An unhoused encampment shaded by a tree in Sacramento, California.
An unhoused encampment shaded by a tree in Sacramento, California. Photograph: Rich Pedroncelli/AP

Amid a heatwave that is sweeping through parts of the American west, a federal judge in California has placed a temporary ban on sweeps of homeless encampments.

The US district court judge Troy L Nunley issued the order against the city of Sacramento on 3 August, after advocates called out the municipality for violating its own order by sweeping an encampment during a time of excessive heat, which is anything over 90F (32C).

The temperature at the state capital is forecast to hit 90F or greater on 21 days in August, including nine days where the temperature is expected to reach 95F (35C), the Associated Press reported.

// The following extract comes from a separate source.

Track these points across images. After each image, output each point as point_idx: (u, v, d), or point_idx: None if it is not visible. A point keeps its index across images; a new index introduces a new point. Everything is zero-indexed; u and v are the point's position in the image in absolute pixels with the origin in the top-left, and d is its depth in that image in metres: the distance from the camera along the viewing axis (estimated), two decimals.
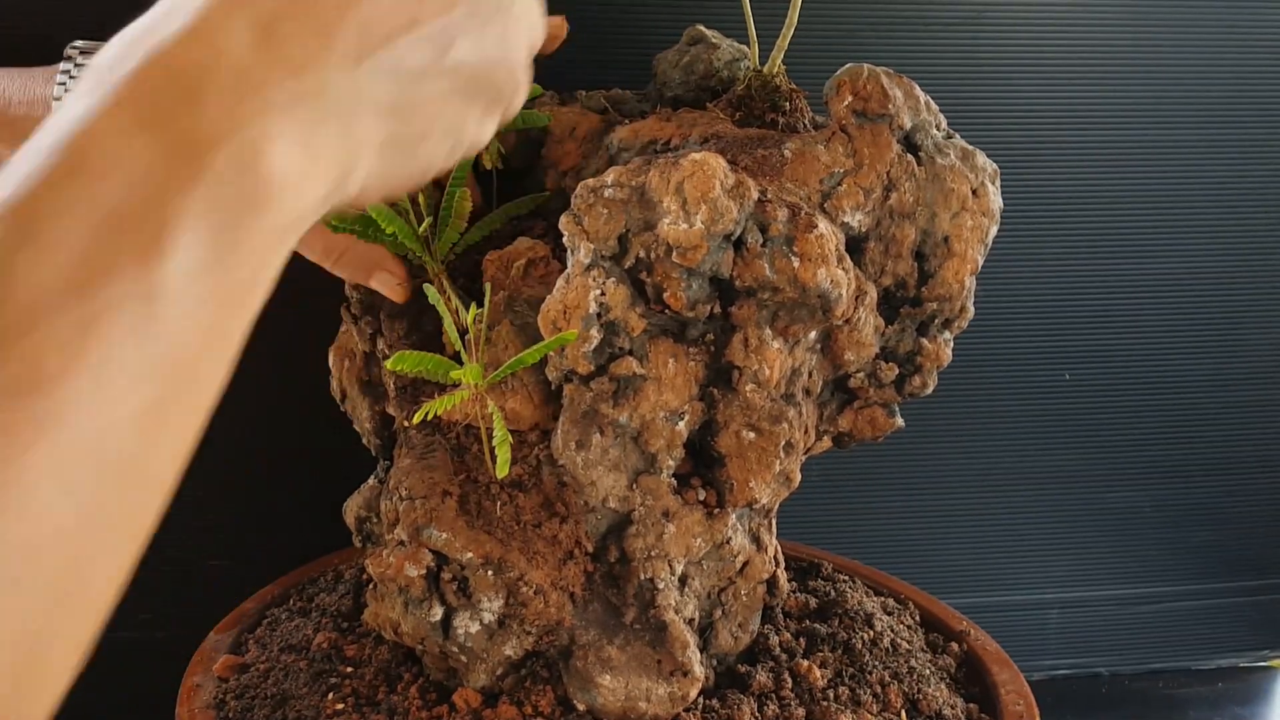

“The court concludes plaintiffs’ evidence forecasting excessive heat for the upcoming weeks and detailing the risks of heat-related deaths and illnesses is sufficient to show that irreparable harm will result in the absence of injunctive relief,” Nunley wrote in his order.

Last year, he ordered similar temporary restraining orders against the city to halt encampment sweeps during scorching temperatures that lasted nearly two months.

The complaint includes details from a sweep in mid July, when authorities removed about 30 people from a tree-lined street in the city’s midtown. The temperature that day was 91F (32.7C), and the sweep came just before a multi-day stretch of triple-digit temperatures, according to the AP.

The city did not offer any housing to the people kicked out of their temporary shelters, the Sacramento Bee reported.

Sacramento, alongside cities like Phoenix and those in the Los Angeles area, has faced soaring temperatures in recent weeks as a heatwave grips the region. On 11 July, California announced a two-year, $20m campaign meant to help protect vulnerable groups like seniors, pregnant people and workers from extreme heat. This allocation is a part of Gavin Newsom’s $400m extreme heat action plan, announced last April and which includes public awareness efforts and updates to infrastructure.

“The impacts of climate change have never been more clear – the hots continue to get hotter in our state and across the west putting millions of Californians at risk,” Newsom, the California governor, said in the July statement.